(Dataset entries)

....................

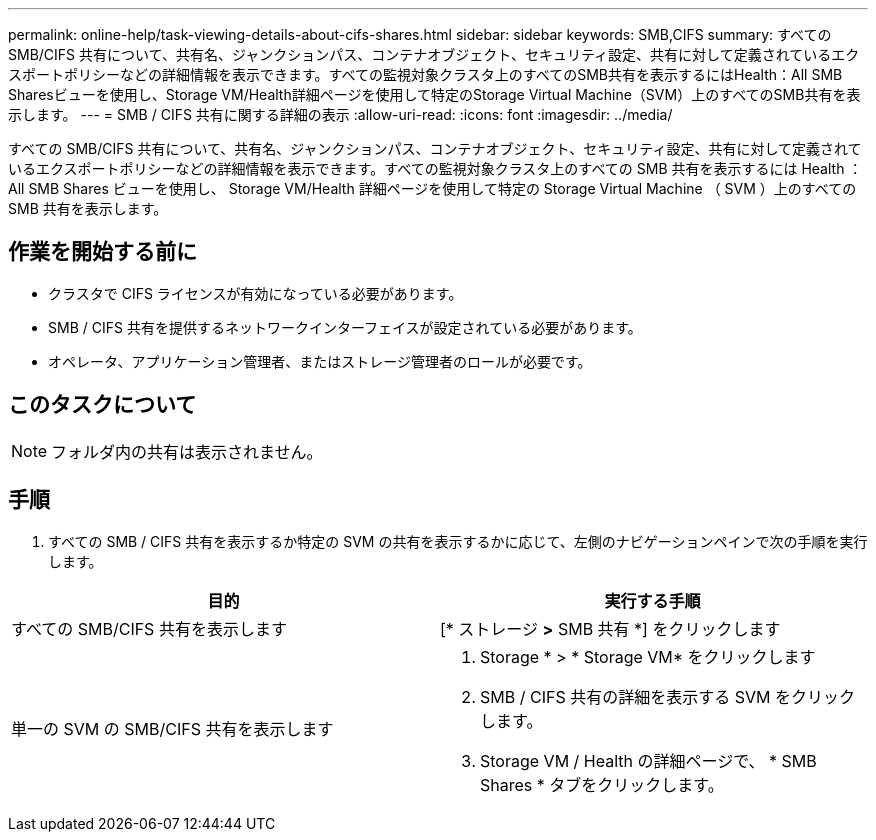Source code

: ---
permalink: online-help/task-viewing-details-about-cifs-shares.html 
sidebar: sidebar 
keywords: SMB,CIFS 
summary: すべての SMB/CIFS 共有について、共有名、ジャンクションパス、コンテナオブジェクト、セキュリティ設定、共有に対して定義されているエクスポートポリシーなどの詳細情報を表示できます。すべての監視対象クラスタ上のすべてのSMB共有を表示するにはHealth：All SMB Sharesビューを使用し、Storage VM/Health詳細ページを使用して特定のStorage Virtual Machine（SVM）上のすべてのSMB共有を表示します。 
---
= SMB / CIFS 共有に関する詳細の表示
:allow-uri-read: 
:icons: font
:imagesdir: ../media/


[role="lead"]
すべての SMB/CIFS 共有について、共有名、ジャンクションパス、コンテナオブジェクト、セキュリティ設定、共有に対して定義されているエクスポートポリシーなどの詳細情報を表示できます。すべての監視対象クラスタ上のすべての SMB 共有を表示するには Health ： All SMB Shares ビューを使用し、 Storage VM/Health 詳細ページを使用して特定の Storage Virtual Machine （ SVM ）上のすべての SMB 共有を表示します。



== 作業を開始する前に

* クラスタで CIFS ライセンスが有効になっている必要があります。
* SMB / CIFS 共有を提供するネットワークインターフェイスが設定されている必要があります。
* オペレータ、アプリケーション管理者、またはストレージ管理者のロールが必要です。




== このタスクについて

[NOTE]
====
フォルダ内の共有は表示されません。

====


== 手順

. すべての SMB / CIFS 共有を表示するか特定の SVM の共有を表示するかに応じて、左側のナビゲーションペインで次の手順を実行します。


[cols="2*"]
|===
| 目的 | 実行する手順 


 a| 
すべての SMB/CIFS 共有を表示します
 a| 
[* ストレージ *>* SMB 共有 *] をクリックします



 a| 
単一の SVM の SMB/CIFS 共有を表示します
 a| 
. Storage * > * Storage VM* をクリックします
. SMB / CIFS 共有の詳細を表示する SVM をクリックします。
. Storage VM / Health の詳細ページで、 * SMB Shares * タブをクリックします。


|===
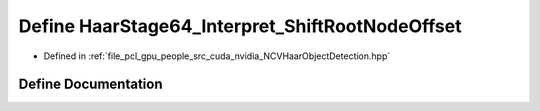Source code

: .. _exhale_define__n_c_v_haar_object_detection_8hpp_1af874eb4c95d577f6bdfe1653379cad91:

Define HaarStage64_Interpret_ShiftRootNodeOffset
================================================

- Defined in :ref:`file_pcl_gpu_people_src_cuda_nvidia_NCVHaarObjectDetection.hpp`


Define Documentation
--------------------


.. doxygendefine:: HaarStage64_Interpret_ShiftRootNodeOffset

....................

ASSIGNMENT »
What is needed is an exact copy of every entry, minus the images.

RESPONSE AREA »
Source code

: ---
permalink: online-help/task-viewing-details-about-cifs-shares.html 
sidebar: sidebar 
keywords: SMB,CIFS 
summary: すべての SMB/CIFS 共有について、共有名、ジャンクションパス、コンテナオブジェクト、セキュリティ設定、共有に対して定義されているエクスポートポリシーなどの詳細情報を表示できます。すべての監視対象クラスタ上のすべてのSMB共有を表示するにはHealth：All SMB Sharesビューを使用し、Storage VM/Health詳細ページを使用して特定のStorage Virtual Machine（SVM）上のすべてのSMB共有を表示します。 
---
= SMB / CIFS 共有に関する詳細の表示
:allow-uri-read: 
:icons: font
:imagesdir: ../media/


[role="lead"]
すべての SMB/CIFS 共有について、共有名、ジャンクションパス、コンテナオブジェクト、セキュリティ設定、共有に対して定義されているエクスポートポリシーなどの詳細情報を表示できます。すべての監視対象クラスタ上のすべての SMB 共有を表示するには Health ： All SMB Shares ビューを使用し、 Storage VM/Health 詳細ページを使用して特定の Storage Virtual Machine （ SVM ）上のすべての SMB 共有を表示します。



== 作業を開始する前に

* クラスタで CIFS ライセンスが有効になっている必要があります。
* SMB / CIFS 共有を提供するネットワークインターフェイスが設定されている必要があります。
* オペレータ、アプリケーション管理者、またはストレージ管理者のロールが必要です。




== このタスクについて

[NOTE]
====
フォルダ内の共有は表示されません。

====


== 手順

. すべての SMB / CIFS 共有を表示するか特定の SVM の共有を表示するかに応じて、左側のナビゲーションペインで次の手順を実行します。


[cols="2*"]
|===
| 目的 | 実行する手順 


 a| 
すべての SMB/CIFS 共有を表示します
 a| 
[* ストレージ *>* SMB 共有 *] をクリックします



 a| 
単一の SVM の SMB/CIFS 共有を表示します
 a| 
. Storage * > * Storage VM* をクリックします
. SMB / CIFS 共有の詳細を表示する SVM をクリックします。
. Storage VM / Health の詳細ページで、 * SMB Shares * タブをクリックします。


|===
Source code

: .. _exhale_define__n_c_v_haar_object_detection_8hpp_1af874eb4c95d577f6bdfe1653379cad91:

Define HaarStage64_Interpret_ShiftRootNodeOffset
================================================

- Defined in :ref:`file_pcl_gpu_people_src_cuda_nvidia_NCVHaarObjectDetection.hpp`


Define Documentation
--------------------


.. doxygendefine:: HaarStage64_Interpret_ShiftRootNodeOffset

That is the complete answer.